> [Brief]: Down to the last line, restate the listing below exactly.

> [Provided material]:
=== Begin Enclosure ===
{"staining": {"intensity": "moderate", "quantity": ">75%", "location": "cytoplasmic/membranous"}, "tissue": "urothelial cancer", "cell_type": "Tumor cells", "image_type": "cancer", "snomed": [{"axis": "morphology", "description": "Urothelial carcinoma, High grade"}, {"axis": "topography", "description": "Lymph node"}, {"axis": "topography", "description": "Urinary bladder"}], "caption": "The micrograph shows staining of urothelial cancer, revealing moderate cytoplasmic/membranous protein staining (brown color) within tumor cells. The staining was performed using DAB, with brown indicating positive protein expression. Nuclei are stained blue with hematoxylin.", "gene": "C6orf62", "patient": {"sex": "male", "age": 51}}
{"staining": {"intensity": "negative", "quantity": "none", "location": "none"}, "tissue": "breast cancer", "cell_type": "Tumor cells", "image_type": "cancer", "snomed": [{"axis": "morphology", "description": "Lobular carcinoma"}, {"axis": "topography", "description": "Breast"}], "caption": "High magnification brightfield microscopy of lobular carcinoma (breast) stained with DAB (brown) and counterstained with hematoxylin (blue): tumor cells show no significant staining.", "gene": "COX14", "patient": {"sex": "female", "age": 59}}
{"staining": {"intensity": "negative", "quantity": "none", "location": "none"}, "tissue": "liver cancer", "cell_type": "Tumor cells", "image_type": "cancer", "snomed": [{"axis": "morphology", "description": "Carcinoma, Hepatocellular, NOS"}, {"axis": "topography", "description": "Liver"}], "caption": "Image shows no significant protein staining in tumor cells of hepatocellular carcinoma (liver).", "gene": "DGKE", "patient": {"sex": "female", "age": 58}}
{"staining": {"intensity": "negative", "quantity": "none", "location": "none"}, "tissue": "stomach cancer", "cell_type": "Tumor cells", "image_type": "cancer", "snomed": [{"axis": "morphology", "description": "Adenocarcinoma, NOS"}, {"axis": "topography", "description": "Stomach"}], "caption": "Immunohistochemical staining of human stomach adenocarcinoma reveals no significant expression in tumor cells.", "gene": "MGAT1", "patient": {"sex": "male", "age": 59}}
=== End Enclosure ===
> [Response to the exercise]:
{"staining": {"intensity": "moderate", "quantity": ">75%", "location": "cytoplasmic/membranous"}, "tissue": "urothelial cancer", "cell_type": "Tumor cells", "image_type": "cancer", "snomed": [{"axis": "morphology", "description": "Urothelial carcinoma, High grade"}, {"axis": "topography", "description": "Lymph node"}, {"axis": "topography", "description": "Urinary bladder"}], "caption": "The micrograph shows staining of urothelial cancer, revealing moderate cytoplasmic/membranous protein staining (brown color) within tumor cells. The staining was performed using DAB, with brown indicating positive protein expression. Nuclei are stained blue with hematoxylin.", "gene": "C6orf62", "patient": {"sex": "male", "age": 51}}
{"staining": {"intensity": "negative", "quantity": "none", "location": "none"}, "tissue": "breast cancer", "cell_type": "Tumor cells", "image_type": "cancer", "snomed": [{"axis": "morphology", "description": "Lobular carcinoma"}, {"axis": "topography", "description": "Breast"}], "caption": "High magnification brightfield microscopy of lobular carcinoma (breast) stained with DAB (brown) and counterstained with hematoxylin (blue): tumor cells show no significant staining.", "gene": "COX14", "patient": {"sex": "female", "age": 59}}
{"staining": {"intensity": "negative", "quantity": "none", "location": "none"}, "tissue": "liver cancer", "cell_type": "Tumor cells", "image_type": "cancer", "snomed": [{"axis": "morphology", "description": "Carcinoma, Hepatocellular, NOS"}, {"axis": "topography", "description": "Liver"}], "caption": "Image shows no significant protein staining in tumor cells of hepatocellular carcinoma (liver).", "gene": "DGKE", "patient": {"sex": "female", "age": 58}}
{"staining": {"intensity": "negative", "quantity": "none", "location": "none"}, "tissue": "stomach cancer", "cell_type": "Tumor cells", "image_type": "cancer", "snomed": [{"axis": "morphology", "description": "Adenocarcinoma, NOS"}, {"axis": "topography", "description": "Stomach"}], "caption": "Immunohistochemical staining of human stomach adenocarcinoma reveals no significant expression in tumor cells.", "gene": "MGAT1", "patient": {"sex": "male", "age": 59}}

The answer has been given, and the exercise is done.